NEW DELHI/ISLAM­ABAD: India and Pakistan traded doubts on Friday over the delay in two terror trials — the Mumbai nightmare trial that New Delhi wants to be hastened, and the Samjhauta Express bombing, which Pakistan believes has taken too long a time in the trial stage.


In a briefing to The Hindu, a Pakistan high commission spokesman said the 2008 Mumbai terror attacks trial was a judicial matter and there was nothing the government could do over the adjournment of the trial.


The spokesman also expressed concern over the delay in the Samjhauta Express blasts trial in India, the paper said.


Earlier in the day, India summoned Pakistan’s deputy high commissioner in New Delhi, two days after the ongoing trial of the 2008 Mumbai terror attacks was adjourned in Pakistan on Wednesday.


In a conversation with The Hindu, the Pakistan High Commission said it had conveyed its inability to “do anything” in the matter to the Indian government.


“Like everywhere else in the developed world, the judiciary (in Pakistan) is independent… the executive has nothing to do with it,” Manzoor Ali Memon, the spokesperson for the Pakistan High Commission, said.


The report has been published on the paper’s website.


“Our job is to present evidence and prosecute the accused…we cannot push the judiciary…it is an independent institution and takes its own time,” said Mr Memon.


He expressed concern over the delay in the 2007 Samjhauta Express bombing case, in which 68 people were killed, most of them Pakistanis.


“Families of the Samjhauta Express (blast) victims are waiting to see the perpetrators of that heinous incident brought to justice,” said Mr Memon.

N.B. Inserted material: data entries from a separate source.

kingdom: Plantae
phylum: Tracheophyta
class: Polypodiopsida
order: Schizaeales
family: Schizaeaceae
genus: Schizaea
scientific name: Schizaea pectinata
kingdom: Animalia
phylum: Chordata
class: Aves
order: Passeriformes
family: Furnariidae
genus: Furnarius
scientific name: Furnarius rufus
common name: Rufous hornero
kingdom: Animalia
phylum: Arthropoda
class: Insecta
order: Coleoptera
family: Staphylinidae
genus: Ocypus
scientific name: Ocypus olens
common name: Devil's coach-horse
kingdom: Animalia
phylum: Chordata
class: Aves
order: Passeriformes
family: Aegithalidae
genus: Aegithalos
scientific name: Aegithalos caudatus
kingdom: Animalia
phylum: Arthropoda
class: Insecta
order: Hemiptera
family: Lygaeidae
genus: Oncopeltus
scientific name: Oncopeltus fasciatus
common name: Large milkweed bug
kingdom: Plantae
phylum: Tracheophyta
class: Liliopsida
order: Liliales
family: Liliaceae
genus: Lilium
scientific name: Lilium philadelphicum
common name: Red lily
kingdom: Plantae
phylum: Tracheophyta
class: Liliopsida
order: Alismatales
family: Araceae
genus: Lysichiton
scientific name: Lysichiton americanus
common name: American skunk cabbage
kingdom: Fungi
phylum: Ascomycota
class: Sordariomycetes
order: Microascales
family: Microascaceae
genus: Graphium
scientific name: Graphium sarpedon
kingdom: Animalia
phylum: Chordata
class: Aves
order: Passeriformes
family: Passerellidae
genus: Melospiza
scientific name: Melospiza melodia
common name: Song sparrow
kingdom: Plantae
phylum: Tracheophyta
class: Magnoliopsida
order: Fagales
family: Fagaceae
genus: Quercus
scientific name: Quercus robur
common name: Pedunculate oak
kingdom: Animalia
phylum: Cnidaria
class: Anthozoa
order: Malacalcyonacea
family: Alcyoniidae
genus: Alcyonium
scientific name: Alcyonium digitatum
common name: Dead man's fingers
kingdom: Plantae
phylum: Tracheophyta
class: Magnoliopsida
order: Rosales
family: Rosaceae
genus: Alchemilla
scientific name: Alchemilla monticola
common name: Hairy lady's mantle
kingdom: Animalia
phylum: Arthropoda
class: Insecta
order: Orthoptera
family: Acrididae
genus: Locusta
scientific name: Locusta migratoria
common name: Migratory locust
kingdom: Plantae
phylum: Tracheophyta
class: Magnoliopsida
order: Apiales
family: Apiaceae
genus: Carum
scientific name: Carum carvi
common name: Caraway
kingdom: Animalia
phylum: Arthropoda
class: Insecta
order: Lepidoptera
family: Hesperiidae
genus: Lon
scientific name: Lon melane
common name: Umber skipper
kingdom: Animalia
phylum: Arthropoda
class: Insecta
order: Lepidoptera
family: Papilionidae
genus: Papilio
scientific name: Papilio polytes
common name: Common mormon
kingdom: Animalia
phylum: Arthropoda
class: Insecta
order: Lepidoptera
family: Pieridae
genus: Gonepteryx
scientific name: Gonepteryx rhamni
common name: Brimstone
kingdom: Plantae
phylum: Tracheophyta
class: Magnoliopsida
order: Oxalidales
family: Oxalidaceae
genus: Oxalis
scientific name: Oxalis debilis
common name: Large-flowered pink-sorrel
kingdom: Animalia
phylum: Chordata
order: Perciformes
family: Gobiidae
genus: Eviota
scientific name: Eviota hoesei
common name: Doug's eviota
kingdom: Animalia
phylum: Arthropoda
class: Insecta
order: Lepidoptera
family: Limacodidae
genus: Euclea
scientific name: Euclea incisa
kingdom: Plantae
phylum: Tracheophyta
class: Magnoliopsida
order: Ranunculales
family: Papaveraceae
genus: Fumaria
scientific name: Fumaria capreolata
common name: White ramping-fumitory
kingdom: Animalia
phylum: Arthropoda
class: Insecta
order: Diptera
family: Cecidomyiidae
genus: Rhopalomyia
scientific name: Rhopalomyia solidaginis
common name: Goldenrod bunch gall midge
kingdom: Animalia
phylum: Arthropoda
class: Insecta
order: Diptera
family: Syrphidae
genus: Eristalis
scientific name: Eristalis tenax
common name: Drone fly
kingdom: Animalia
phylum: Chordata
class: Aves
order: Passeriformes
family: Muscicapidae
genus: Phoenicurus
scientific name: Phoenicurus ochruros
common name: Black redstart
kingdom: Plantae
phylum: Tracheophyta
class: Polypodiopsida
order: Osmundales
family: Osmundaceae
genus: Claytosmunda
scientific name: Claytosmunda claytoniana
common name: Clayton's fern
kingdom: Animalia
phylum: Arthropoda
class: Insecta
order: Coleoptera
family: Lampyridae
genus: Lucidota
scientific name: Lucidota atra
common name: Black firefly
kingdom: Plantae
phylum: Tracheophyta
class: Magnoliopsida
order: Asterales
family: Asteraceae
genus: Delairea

Pakistani Muslim extremists, allegedly close to the establishment, have been named in the Mumbai terror attacks of November 2008. Hindu extremists considered close to the Hindutva establishment have been named in the Samjhauta bombing when the train was travelling from Delhi to Attari.


Similar views were reiterated to Indian deputy commissioner in Islamabad Gopal Baglay by the Pakistan Foreign Office, The Hindu said.


It said Ms Riffat Masood, Director General (South Asia and Saarc) at the Ministry of Foreign Affairs, told the Indian deputy high commissioner that the 26/11 trial was taking its legal course and efforts were being made for its early conclusion.


Ms Masood said it was “necessary that the outcome of (Samjhauta Express case) investigations be shared with Pakistan at the earliest”.


The trial of the seven Pakistani accused, going on in a Pakistan anti-terrorism court, was adjourned for the seventh time on Wednesday, leading to India’s “strong diplomatic protest” with Pakistan on Friday.


“The Pakistani deputy high commissioner in New Delhi was summoned to the Foreign Office today. Also the Indian deputy high commissioner went to the Pakistan Foreign Office and has lodged a similar protest,” official sources told The Hindu.


The exchange came as the two countries prepared for a meeting of their foreign secretaries next month for discussions on resumption of peace dialogue suspended since January last year.


In the meetings — in New Delhi as well as in Islamabad — Indian officials sought regular briefings on the progress of the trial and the investigation being conducted by Pakistani authorities, the paper said.


Indian officials also reiterated the “high importance India attaches to bring to justice all those responsible in Pakistan for the Mumbai terrorist attacks”, the sources said.


The last two hearings in the trial could not take place because of the presiding judge being on leave. Earlier, on four occasions, the trial could not be held owing to the prosecution lawyers being absent over security reasons.


In June, the trial, which was going on in an anti-terrorism court in Rawalpindi, was transferred to another recently set-up ATC in Islamabad.


The seven Pakistani nationals being tried for planning and executing the 26/11 attacks are: Lashkar-e-Taiba operations commander Zakiur Rehman Lakhvi, Abdul Wajid, Mazhar Iqbal, Hamad Amin Sadiq, Shahid Jameel Riaz, Jamil Ahmed and Anjum.


Pakistan says there is no hard evidence to try extremist ideologue Hafiz Saeed while India sees him as the mastermind of the Mumbai terror attack.


The Foreign Office spokesperson had at an earlier media briefing in Islamabad on July 17 said: “The trial of the accused in Mumbai case is proceeding. It’s not held up. Unlike this, however, the trial of those accused in Samjhota terrorist attack in which Pakistanis were the victims, is not progressing. I am not saying that we want to hold up progress on one because of the other. But we do expect that Pakistanis who have been victims of terrorists would also get justice.”